PROBLEMS AND TASKS =
• 1. Decide whether each statement below agrees with the write-up on the PyTorch memory visualization update. For each, answer yes or no and quote the deciding words of the text.
(a) Before the change, the height of a pool's gray envelope was set by peak active allocations.
(b) A pool envelope gets a 3px black border when hovered.
(c) The tests check that default pools are left unaffected.
• 2. Transcribe the stretch of the write-up on the PyTorch memory visualization update from "trunk/7a197d9f9a48f6c924bf87768fb05cb5ee1879ba: [mem viz]" through "preventing misleading diagnostics.".

PASSAGE PROVIDED =
● ● ●

Developer Tools

trunk/7a197d9f9a48f6c924bf87768fb05cb5ee1879ba: [mem viz] use segment size for envelope to show fragmentation (#180515)

New visualization now accurately shows how fragmentation wastes GPU memory, preventing misleading diagnostics.

Deep Dive

The PyTorch team has released a significant update to their memory visualization tool, fixing a critical issue in how GPU memory fragmentation is displayed. Previously, the "Allocated Memory (incl. Private Pools)" tab showed private memory pools as gray envelopes whose height was determined by peak active allocations. This approach was fundamentally flawed when memory fragmentation occurred—it failed to show when the allocator had to map new physical pages (segment_map events) even though the pool technically had enough total free space. The visualization misleadingly suggested efficient memory use when the actual GPU footprint (reserved memory) was much larger than active allocations.

This commit (7a197d9) changes the envelope height calculation to reflect reserved memory from segment events, accurately showing each pool's true GPU memory consumption. The update modifies process_alloc_data.js to capture segment_map/segment_unmap events during Phase 1 processing and interleaves these events during replay to grow pool envelopes based on max(pool.active, pool.reserved) rather than just pool.active. MemoryViz.js also receives visual enhancements with 3px black borders on pool envelopes (5px when hovered) and fixes stream-elision logic that previously caused display issues. Comprehensive tests verify the new behavior handles edge cases including initial reserved memory, prevents double-counting, and ensures default pools remain unaffected.

The practical impact is substantial: AI researchers and engineers training large models can now accurately visualize when memory fragmentation is causing inefficient GPU utilization. Before this fix, developers might see a memory visualization suggesting their 16GB GPU had 4GB free when fragmentation actually meant only 2GB was usable for large tensors. The corrected visualization helps optimize memory allocation strategies, potentially reducing out-of-memory errors and improving training efficiency for frameworks like PyTorch that power everything from Llama training to Stable Diffusion fine-tuning.

● ● ●

Stored data entries
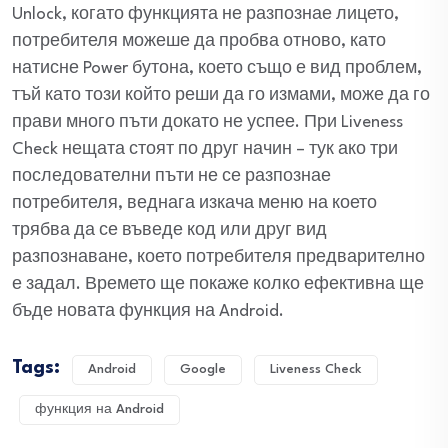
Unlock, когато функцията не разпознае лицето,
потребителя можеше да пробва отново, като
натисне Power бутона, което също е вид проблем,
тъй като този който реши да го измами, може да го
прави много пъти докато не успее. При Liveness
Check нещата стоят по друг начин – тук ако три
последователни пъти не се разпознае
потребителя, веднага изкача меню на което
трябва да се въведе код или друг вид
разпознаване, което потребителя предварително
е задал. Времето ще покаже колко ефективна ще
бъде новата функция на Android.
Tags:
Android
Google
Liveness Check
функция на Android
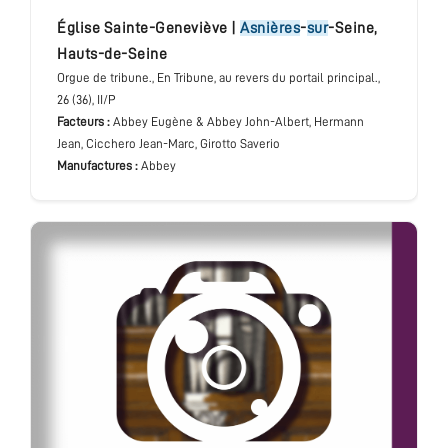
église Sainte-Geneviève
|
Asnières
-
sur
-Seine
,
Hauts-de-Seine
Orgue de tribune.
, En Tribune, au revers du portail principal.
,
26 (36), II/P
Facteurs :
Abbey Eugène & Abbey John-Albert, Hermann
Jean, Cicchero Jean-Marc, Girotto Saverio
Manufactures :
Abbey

● ● ●

RESPONSES IN ORDER =
• 1.
(a) Yes: "gray envelopes whose height was determined by peak active allocations"
(b) No: "3px black borders on pool envelopes (5px when hovered)"
(c) Yes: "ensures default pools remain unaffected"

• 2.
trunk/7a197d9f9a48f6c924bf87768fb05cb5ee1879ba: [mem viz] use segment size for envelope to show fragmentation (#180515)

New visualization now accurately shows how fragmentation wastes GPU memory, preventing misleading diagnostics.